Thanx for the figure;
The force component of F   UP the ramp that  moves the crate must equal the force of the crate DOWN the ramp

75 kg = mg Newtons = 735.8 Newtons

    Downplane force is   735.8 sin 34°  = 411.4 Newtons

   Fn =The horizontal force will be found by   cos 34 = 411.4/ F                                                                       F = 411.4/cos (34) = 496 N

Normal Force =  735.8 cos 34°  = 610 N   This part is due to the mass of the crate....there is additional normal force from the force pushing the crate up the hill  (from below)

   = F sin34   =  496 sin 34 = 277.4 N

            SUM of normal forces = 610 + 277.4 = 887.4 N

Answer:

  a.  |F| ≈ 496 N

  b.  normal force ≈ 887 N

Explanation:

You want the magnitude of the horizontal force F that moves a crate up a 34° ramp at constant speed, and you want the magnitude of the normal force on the crate.
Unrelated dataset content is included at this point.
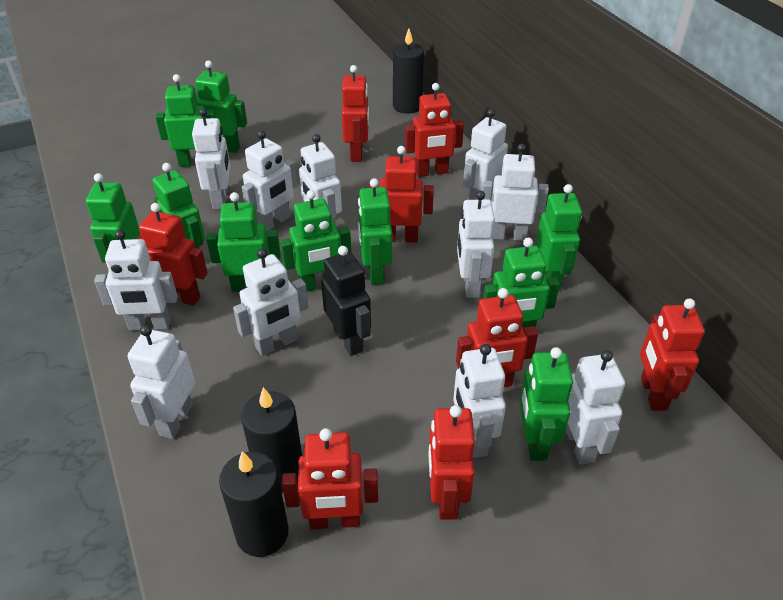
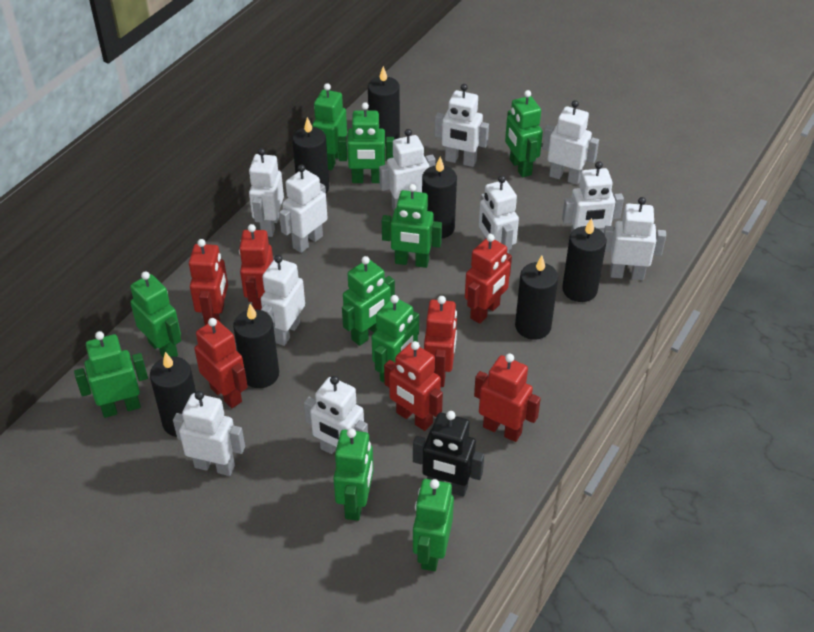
black candle: [219,451,289,557] [241,387,302,492] [393,29,424,114] = 3 -> [150,352,196,437] [233,304,279,388] [292,117,329,193] [368,66,400,146] [422,157,457,239] [515,255,558,340] [562,218,607,302] = 7
red robot: [137,203,208,306] [282,428,378,529] [342,65,369,162] [368,146,434,243] [405,83,464,177] [428,405,475,520] [456,288,538,387] [640,299,705,411] = 8 -> [189,239,228,325] [194,318,248,408] [239,224,273,310] [384,341,443,431] [424,296,457,387] [465,234,512,324] [474,354,541,442] = 7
The constant speed of the crate tells you the net force up the ramp is zero. This is the sum of the component of force F in that direction and the force due to gravity in the opposite direction:

  F·cos(34°) - m·g·sin(34°) = 0

  F = mg·tan(34°) = (75 kg)(9.8 m/s²)tan(34°) ≈ 496 N

The magnitude of force F is about 496 N.

The normal force on the crate will be the sum of the component of F in that direction and the force due to gravity in the same direction:

  F·sin(34°) +m·g·cos(34°) ≈ 887 N

The magnitude of the normal force is about 887 N.